_Data shown:_
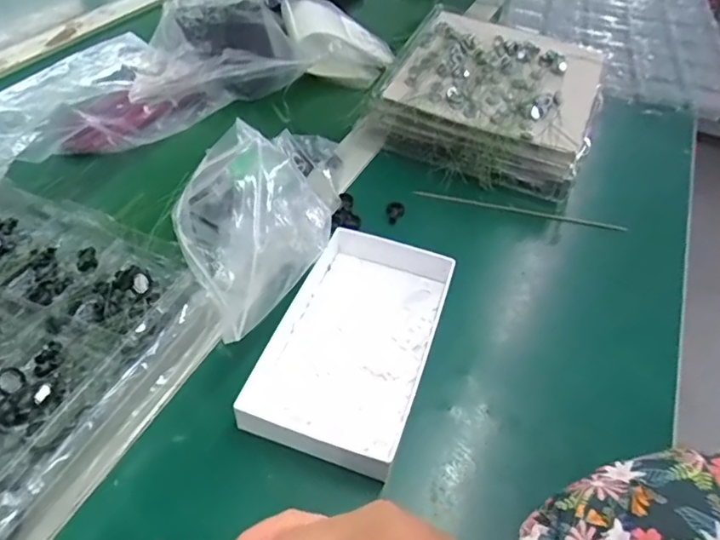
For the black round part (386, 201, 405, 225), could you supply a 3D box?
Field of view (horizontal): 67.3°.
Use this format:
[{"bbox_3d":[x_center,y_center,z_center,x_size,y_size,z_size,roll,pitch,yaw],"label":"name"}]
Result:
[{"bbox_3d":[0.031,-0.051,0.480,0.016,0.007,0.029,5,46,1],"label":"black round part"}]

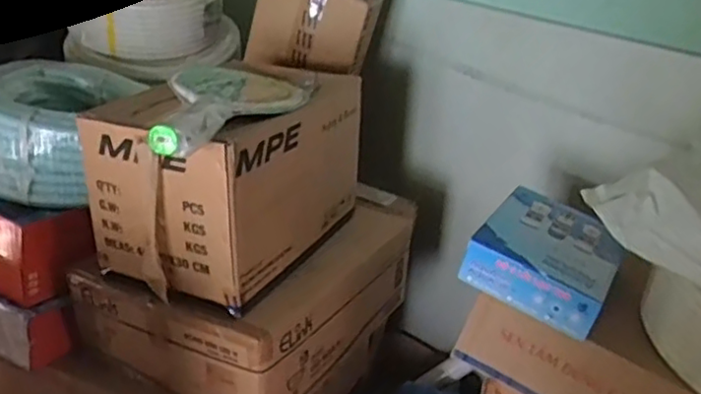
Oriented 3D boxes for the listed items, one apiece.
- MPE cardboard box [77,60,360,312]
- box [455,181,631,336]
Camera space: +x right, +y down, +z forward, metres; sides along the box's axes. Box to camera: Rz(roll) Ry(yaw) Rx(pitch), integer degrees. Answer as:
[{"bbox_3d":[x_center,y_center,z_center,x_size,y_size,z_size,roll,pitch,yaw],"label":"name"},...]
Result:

_The task:_ Could you return each entry word for word, with the images omitted?

_Solution to this exercise:_
For the black round part (386, 201, 405, 225), could you supply a 3D box?
Field of view (horizontal): 67.3°.
Use this format:
[{"bbox_3d":[x_center,y_center,z_center,x_size,y_size,z_size,roll,pitch,yaw],"label":"name"}]
Result:
[{"bbox_3d":[0.031,-0.051,0.480,0.016,0.007,0.029,5,46,1],"label":"black round part"}]

Oriented 3D boxes for the listed items, one apiece.
- MPE cardboard box [77,60,360,312]
- box [455,181,631,336]
Camera space: +x right, +y down, +z forward, metres; sides along the box's axes. Box to camera: Rz(roll) Ry(yaw) Rx(pitch), integer degrees. Answer as:
[{"bbox_3d":[x_center,y_center,z_center,x_size,y_size,z_size,roll,pitch,yaw],"label":"name"},...]
Result:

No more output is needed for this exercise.